Hätten Sie vor zwei Wochen verordnet, dass ab sofort landesweit Selbstquarantäne für alle gilt, hätte das nichts gebracht ausser einem nicht zu beendenden Vollzugsnotstand und einer völlig unübersichtlichen Lage.
Nun sieht die Situation ein wenig anders aus. Neben abstrakten Tabellen, Grafiken und Berichten aus dem fernen China gibt es nun täglich Corona-Anschauungs-Unterricht aus unserem Urlaubsland und Sehnsuchtsort Italien. Die Situation dort ist so beängstigend wie eines westlichen Industrielandes unwürdig. Aber vergleichbar mit unserer.
Es sind zwar noch nicht so viele, wie es sein sollten, aber ich hoffe, es sind ab heute genug Leute, die begriffen haben: Wir sind Italien. Einfach ein paar Tage hintendrein.
Ob Sie und der Bundesrat noch schärfer und einen oder zwei Tage früher hätten reagieren können und müssen, darüber wird erst hinterher Klarheit herrschen. Ich hoffe es nicht.

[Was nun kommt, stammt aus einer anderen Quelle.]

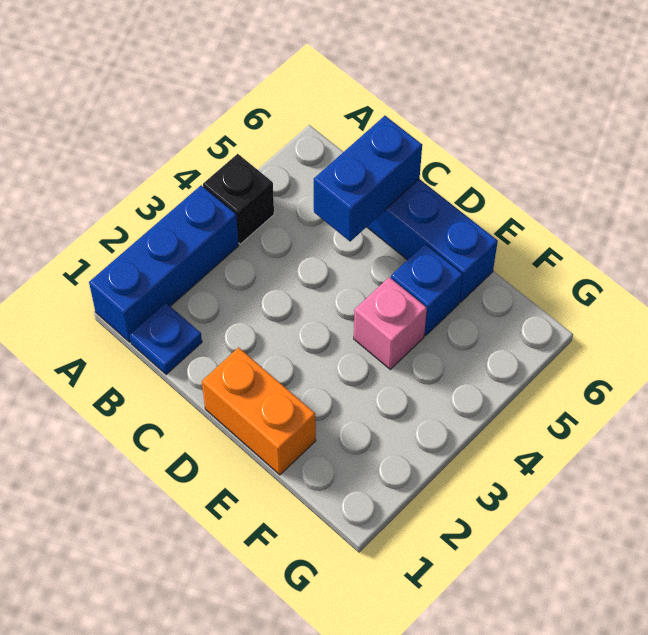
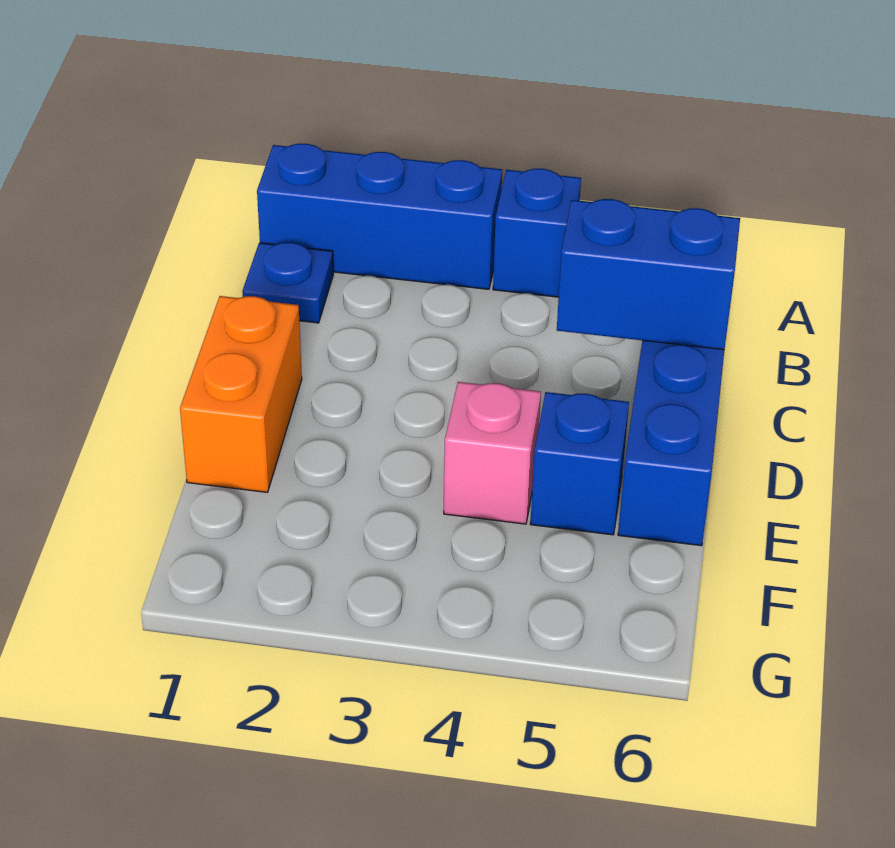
black brick A4 level 1 -> blue brick A4 level 1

Damit Sie so bald wie möglich wieder Ihr gewohntes Magistratenleben mit Apéros und Einweihungen und Reden führen können.
Hochachtungsvoll
Ihr Maurice Thiriet
War dies schon das eine legendäre Freitagabendbier zuviel, und dies schon vor Redaktionsschluss?
Dass Berset ja nichts alleine Entscheidet, und zuerst auch alle sechs anderen Zwerge ihren Senf dazugeben wollen, sollte ja auch in Tsüri klar sein.
Es heisst ja, dass Chefredaktoren ein eher angenehmes Leben haben. Zwar ist der Kalender übervoll, aber hauptsächlich belegt mit Repräsentationsaufgaben, während die eigentliche Arbeit andere machen.
Zweifel säen und mit Halbwissen die zu kritisieren, die an der Lösung des Problems arbeiten, ist nun für niemanden hilfreich, ausser wenn man Panik schüren möchte und auf Klick- und Sensationsjournalismus setzt, was ich ja nicht hoffe.
Damit Sie so bald wie möglich wieder Ihr gewohntes Journalistenleben mit Apéros und Sitzungen und Reden führen können.